The respository for our final project can be found here. In includes anonymized user data, code for data analysis, code for the final mockup website, and our final presentation. Instructions for replicating our results and running the website can be found in the README.

Our basic recommendation algorithm, a multi-class (3000+) classification with KNN, was quite successful. According to results on test data, there is a 70 percent chance that a user's page of interest is linked on their home page. Based on popular sites, we also recommend sites the user may not have yet visited in the 'explore' section.

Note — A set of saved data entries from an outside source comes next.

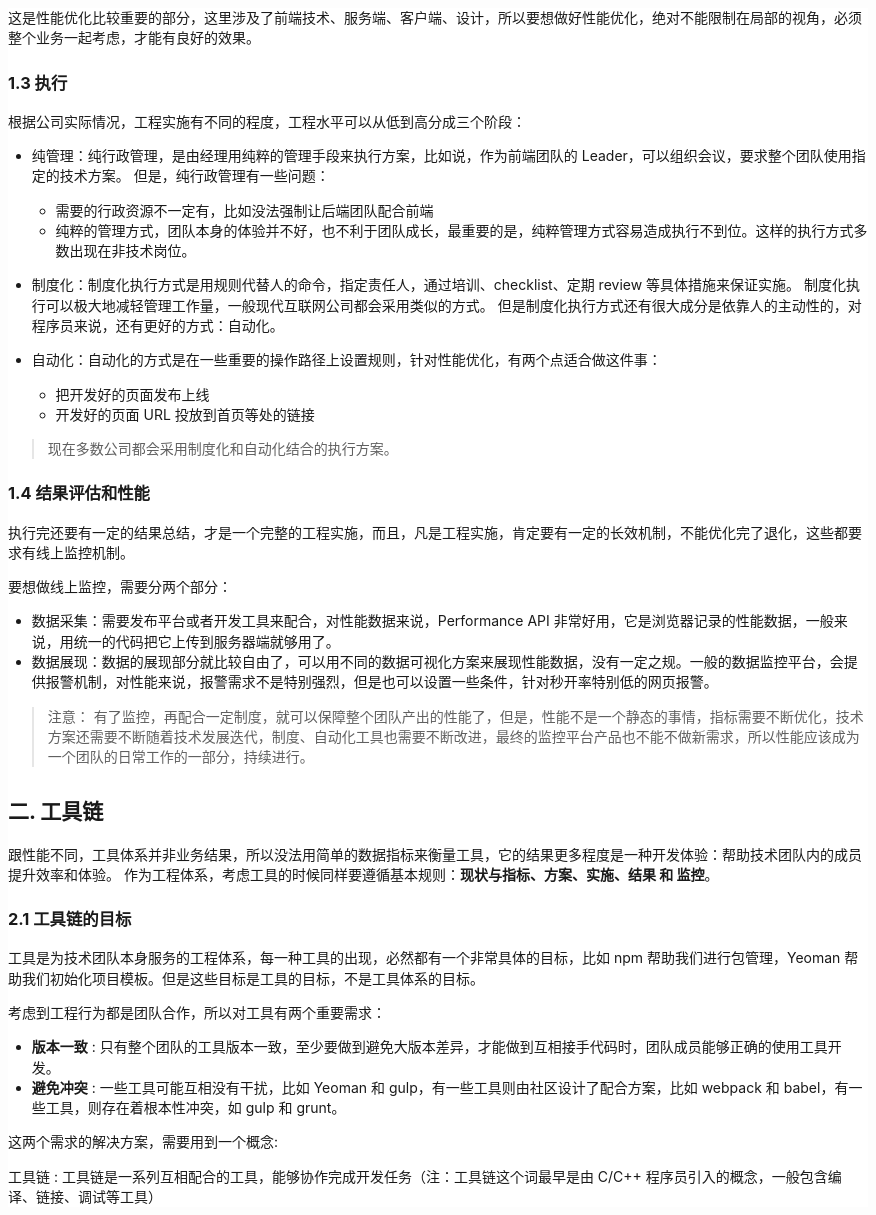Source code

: 这是性能优化比较重要的部分，这里涉及了前端技术、服务端、客户端、设计，所以要想做好性能优化，绝对不能限制在局部的视角，必须整个业务一起考虑，才能有良好的效果。

### 1.3 执行

根据公司实际情况，工程实施有不同的程度，工程水平可以从低到高分成三个阶段：

- 纯管理：纯行政管理，是由经理用纯粹的管理手段来执行方案，比如说，作为前端团队的 Leader，可以组织会议，要求整个团队使用指定的技术方案。
  但是，纯行政管理有一些问题：

  - 需要的行政资源不一定有，比如没法强制让后端团队配合前端
  - 纯粹的管理方式，团队本身的体验并不好，也不利于团队成长，最重要的是，纯粹管理方式容易造成执行不到位。这样的执行方式多数出现在非技术岗位。

- 制度化：制度化执行方式是用规则代替人的命令，指定责任人，通过培训、checklist、定期 review 等具体措施来保证实施。
  制度化执行可以极大地减轻管理工作量，一般现代互联网公司都会采用类似的方式。
  但是制度化执行方式还有很大成分是依靠人的主动性的，对程序员来说，还有更好的方式：自动化。

- 自动化：自动化的方式是在一些重要的操作路径上设置规则，针对性能优化，有两个点适合做这件事：
  - 把开发好的页面发布上线
  - 开发好的页面 URL 投放到首页等处的链接

> 现在多数公司都会采用制度化和自动化结合的执行方案。

### 1.4 结果评估和性能

执行完还要有一定的结果总结，才是一个完整的工程实施，而且，凡是工程实施，肯定要有一定的长效机制，不能优化完了退化，这些都要求有线上监控机制。

要想做线上监控，需要分两个部分：

- 数据采集：需要发布平台或者开发工具来配合，对性能数据来说，Performance API 非常好用，它是浏览器记录的性能数据，一般来说，用统一的代码把它上传到服务器端就够用了。
- 数据展现：数据的展现部分就比较自由了，可以用不同的数据可视化方案来展现性能数据，没有一定之规。一般的数据监控平台，会提供报警机制，对性能来说，报警需求不是特别强烈，但是也可以设置一些条件，针对秒开率特别低的网页报警。

> 注意：
> 有了监控，再配合一定制度，就可以保障整个团队产出的性能了，但是，性能不是一个静态的事情，指标需要不断优化，技术方案还需要不断随着技术发展迭代，制度、自动化工具也需要不断改进，最终的监控平台产品也不能不做新需求，所以性能应该成为一个团队的日常工作的一部分，持续进行。

## 二. 工具链

跟性能不同，工具体系并非业务结果，所以没法用简单的数据指标来衡量工具，它的结果更多程度是一种开发体验：帮助技术团队内的成员提升效率和体验。
作为工程体系，考虑工具的时候同样要遵循基本规则：**现状与指标、方案、实施、结果 和 监控**。

### 2.1 工具链的目标

工具是为技术团队本身服务的工程体系，每一种工具的出现，必然都有一个非常具体的目标，比如 npm 帮助我们进行包管理，Yeoman 帮助我们初始化项目模板。但是这些目标是工具的目标，不是工具体系的目标。

考虑到工程行为都是团队合作，所以对工具有两个重要需求：

- **版本一致** : 只有整个团队的工具版本一致，至少要做到避免大版本差异，才能做到互相接手代码时，团队成员能够正确的使用工具开发。
- **避免冲突** : 一些工具可能互相没有干扰，比如 Yeoman 和 gulp，有一些工具则由社区设计了配合方案，比如 webpack 和 babel，有一些工具，则存在着根本性冲突，如 gulp 和 grunt。

这两个需求的解决方案，需要用到一个概念:

工具链
: 工具链是一系列互相配合的工具，能够协作完成开发任务（注：工具链这个词最早是由 C/C++ 程序员引入的概念，一般包含编译、链接、调试等工具）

Our secondary recommendation algorithm aimed to analyze time-series usage patterns of all users. It recommends pages for users to visit next based on their current browsing data. The results are shown when the user visits a 'recommended' or 'explore' site. We used a basic recurrent neural network model with LSTM (long short term memory) to analyze the time series data. Training on all the data was prohibitively expensive, even when renting an GPU from Google, so we limited the dataset to 10K entries. It was harder to evaluate the success of this approach, especially with the time constraint, but I'm curious to explore this more in the future.

Final Thoughts

Overall, I really enjoyed the event. I learned a lot, and it was a great to apply my new skills from COMP135 (Intro to Machine Learning and Data Mining) on a real-world task. I'm excited to pursue similar projects, and hopefully I'll be able to participate in more hackathons in the future.